Conta le righe dei record che contengono la stringa "heart" e riporta soltanto il numero.

****************

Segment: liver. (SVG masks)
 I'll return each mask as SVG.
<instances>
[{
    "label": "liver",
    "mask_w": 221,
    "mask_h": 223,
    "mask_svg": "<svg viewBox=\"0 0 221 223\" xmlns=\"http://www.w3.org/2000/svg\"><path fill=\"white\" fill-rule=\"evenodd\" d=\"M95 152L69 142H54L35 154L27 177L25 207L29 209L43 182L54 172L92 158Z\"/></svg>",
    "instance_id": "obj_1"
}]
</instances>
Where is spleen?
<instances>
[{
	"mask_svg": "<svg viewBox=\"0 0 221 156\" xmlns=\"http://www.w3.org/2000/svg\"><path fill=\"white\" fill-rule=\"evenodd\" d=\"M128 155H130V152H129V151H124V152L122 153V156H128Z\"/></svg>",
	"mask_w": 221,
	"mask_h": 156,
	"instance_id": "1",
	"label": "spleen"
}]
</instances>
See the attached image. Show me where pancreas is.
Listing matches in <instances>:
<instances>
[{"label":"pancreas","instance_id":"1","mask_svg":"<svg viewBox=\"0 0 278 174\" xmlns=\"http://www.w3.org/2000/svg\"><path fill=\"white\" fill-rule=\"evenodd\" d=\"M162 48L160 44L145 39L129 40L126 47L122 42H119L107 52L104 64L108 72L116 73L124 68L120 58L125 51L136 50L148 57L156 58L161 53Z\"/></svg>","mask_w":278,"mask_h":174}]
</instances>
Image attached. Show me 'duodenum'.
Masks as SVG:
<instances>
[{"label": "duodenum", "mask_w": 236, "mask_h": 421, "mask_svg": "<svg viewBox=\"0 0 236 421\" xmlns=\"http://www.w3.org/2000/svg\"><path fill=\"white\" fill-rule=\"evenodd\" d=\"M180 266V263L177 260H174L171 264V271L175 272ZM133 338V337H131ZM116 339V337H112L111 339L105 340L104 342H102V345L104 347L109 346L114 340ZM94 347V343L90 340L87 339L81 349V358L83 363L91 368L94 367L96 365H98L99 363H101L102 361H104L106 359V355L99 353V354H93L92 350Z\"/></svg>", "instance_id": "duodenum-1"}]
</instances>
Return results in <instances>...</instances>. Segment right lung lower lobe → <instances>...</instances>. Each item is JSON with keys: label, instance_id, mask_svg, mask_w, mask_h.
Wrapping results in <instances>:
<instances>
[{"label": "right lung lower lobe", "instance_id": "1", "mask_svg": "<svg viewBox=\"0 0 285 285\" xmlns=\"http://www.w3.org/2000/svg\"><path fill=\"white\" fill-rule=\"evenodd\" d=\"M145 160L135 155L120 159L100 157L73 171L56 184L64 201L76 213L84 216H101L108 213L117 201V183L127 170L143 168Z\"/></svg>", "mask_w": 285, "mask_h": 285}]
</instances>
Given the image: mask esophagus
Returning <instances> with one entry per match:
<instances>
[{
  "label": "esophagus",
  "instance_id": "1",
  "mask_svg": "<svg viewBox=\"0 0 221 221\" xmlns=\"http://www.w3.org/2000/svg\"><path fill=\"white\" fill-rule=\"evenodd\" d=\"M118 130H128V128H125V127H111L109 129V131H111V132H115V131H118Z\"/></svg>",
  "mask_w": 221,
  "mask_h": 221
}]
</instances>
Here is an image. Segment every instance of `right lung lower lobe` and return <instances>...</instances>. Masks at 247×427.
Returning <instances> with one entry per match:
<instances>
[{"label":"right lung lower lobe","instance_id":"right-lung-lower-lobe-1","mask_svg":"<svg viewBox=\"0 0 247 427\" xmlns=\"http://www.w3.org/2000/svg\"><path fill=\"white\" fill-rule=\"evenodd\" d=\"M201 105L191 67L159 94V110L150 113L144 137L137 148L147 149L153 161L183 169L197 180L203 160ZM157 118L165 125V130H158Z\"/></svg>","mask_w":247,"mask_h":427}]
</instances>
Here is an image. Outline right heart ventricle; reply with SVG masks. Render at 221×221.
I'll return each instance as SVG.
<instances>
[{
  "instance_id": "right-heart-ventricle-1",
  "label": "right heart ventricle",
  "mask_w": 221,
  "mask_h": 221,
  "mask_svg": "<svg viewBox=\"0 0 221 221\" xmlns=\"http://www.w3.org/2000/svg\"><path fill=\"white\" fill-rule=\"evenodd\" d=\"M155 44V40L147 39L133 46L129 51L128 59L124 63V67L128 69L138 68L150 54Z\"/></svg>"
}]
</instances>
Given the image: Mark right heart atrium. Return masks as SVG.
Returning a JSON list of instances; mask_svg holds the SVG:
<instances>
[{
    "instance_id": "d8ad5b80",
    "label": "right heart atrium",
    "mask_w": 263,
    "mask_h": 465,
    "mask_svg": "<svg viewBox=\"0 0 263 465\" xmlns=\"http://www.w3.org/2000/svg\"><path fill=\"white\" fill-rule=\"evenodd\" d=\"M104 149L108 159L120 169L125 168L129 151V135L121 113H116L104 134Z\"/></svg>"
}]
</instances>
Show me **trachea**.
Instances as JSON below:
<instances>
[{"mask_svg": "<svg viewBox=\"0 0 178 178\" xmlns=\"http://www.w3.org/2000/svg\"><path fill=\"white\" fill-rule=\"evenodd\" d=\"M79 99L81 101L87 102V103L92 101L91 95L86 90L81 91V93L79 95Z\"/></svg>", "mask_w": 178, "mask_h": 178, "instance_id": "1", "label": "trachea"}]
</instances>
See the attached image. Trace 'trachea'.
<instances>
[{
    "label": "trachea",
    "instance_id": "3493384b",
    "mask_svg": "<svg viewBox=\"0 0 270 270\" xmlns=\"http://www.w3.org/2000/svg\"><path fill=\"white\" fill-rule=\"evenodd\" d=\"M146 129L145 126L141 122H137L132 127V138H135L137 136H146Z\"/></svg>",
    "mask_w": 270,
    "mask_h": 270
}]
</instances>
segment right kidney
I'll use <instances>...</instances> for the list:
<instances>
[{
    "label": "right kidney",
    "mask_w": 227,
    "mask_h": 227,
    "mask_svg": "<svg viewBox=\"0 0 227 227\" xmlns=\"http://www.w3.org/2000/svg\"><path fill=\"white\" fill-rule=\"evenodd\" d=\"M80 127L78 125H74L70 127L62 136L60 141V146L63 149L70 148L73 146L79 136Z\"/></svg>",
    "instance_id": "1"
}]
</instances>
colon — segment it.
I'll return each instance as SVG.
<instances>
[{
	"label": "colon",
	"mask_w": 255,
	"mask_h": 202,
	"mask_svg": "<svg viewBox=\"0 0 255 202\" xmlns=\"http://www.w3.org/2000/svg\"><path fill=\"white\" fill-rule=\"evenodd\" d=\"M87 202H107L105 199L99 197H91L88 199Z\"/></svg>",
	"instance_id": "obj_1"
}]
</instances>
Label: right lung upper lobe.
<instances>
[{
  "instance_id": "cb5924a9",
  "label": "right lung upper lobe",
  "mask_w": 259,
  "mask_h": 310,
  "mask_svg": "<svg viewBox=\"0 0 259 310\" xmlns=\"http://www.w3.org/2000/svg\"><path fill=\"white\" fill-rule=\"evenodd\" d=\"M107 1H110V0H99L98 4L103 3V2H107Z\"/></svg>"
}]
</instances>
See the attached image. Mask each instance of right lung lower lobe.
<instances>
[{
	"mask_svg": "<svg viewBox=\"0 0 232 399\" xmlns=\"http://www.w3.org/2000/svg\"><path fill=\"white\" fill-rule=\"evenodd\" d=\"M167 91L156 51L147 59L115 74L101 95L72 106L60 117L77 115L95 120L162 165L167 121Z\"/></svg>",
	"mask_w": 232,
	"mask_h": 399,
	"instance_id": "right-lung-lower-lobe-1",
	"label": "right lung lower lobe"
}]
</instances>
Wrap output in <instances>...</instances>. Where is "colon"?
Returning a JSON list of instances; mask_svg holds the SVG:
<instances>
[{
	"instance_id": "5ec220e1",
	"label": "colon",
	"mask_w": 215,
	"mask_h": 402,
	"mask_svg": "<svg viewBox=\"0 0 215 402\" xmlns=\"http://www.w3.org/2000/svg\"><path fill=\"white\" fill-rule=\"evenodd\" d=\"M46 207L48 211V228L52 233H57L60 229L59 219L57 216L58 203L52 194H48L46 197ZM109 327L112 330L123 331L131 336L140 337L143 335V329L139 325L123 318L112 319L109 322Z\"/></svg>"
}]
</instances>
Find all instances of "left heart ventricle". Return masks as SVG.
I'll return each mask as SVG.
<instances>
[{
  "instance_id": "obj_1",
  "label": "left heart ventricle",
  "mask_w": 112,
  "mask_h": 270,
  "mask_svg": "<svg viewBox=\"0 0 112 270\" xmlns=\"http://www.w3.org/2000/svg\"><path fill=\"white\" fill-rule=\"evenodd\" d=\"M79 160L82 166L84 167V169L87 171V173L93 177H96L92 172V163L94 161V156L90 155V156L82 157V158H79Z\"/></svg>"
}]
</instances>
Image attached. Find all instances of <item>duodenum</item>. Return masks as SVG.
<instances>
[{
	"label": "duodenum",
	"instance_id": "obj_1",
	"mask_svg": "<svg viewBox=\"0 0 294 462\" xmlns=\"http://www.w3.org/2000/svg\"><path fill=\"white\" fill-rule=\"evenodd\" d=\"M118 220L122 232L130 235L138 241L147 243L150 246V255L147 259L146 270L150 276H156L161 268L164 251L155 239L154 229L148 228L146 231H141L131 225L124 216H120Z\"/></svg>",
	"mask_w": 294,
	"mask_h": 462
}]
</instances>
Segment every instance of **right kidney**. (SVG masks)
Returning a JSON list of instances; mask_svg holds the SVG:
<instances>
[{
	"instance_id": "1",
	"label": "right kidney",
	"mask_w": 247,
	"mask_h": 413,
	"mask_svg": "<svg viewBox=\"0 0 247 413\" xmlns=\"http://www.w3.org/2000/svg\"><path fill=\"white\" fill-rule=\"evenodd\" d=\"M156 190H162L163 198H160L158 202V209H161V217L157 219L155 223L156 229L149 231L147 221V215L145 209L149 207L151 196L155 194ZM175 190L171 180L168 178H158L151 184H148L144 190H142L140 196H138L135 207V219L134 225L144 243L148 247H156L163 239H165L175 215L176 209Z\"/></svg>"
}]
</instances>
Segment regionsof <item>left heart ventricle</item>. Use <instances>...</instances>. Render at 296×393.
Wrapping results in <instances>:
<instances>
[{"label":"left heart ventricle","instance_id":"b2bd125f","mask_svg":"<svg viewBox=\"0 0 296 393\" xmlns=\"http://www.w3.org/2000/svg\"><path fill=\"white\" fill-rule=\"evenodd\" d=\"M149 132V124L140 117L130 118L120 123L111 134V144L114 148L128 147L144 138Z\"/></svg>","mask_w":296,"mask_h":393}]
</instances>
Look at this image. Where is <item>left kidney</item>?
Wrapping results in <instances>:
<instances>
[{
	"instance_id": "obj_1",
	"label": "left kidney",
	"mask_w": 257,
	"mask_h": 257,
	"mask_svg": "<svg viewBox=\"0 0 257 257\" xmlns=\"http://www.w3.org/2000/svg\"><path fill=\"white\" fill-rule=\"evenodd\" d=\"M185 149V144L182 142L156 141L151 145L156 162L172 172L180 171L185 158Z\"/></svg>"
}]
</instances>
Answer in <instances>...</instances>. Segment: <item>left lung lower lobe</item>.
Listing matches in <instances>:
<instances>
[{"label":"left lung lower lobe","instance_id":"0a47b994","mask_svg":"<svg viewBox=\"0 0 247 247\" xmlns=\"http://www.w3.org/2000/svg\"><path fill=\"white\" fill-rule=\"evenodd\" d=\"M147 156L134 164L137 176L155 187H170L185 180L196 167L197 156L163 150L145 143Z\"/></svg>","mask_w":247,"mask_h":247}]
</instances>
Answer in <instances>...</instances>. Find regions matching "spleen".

****************

Soluzione seguente =
9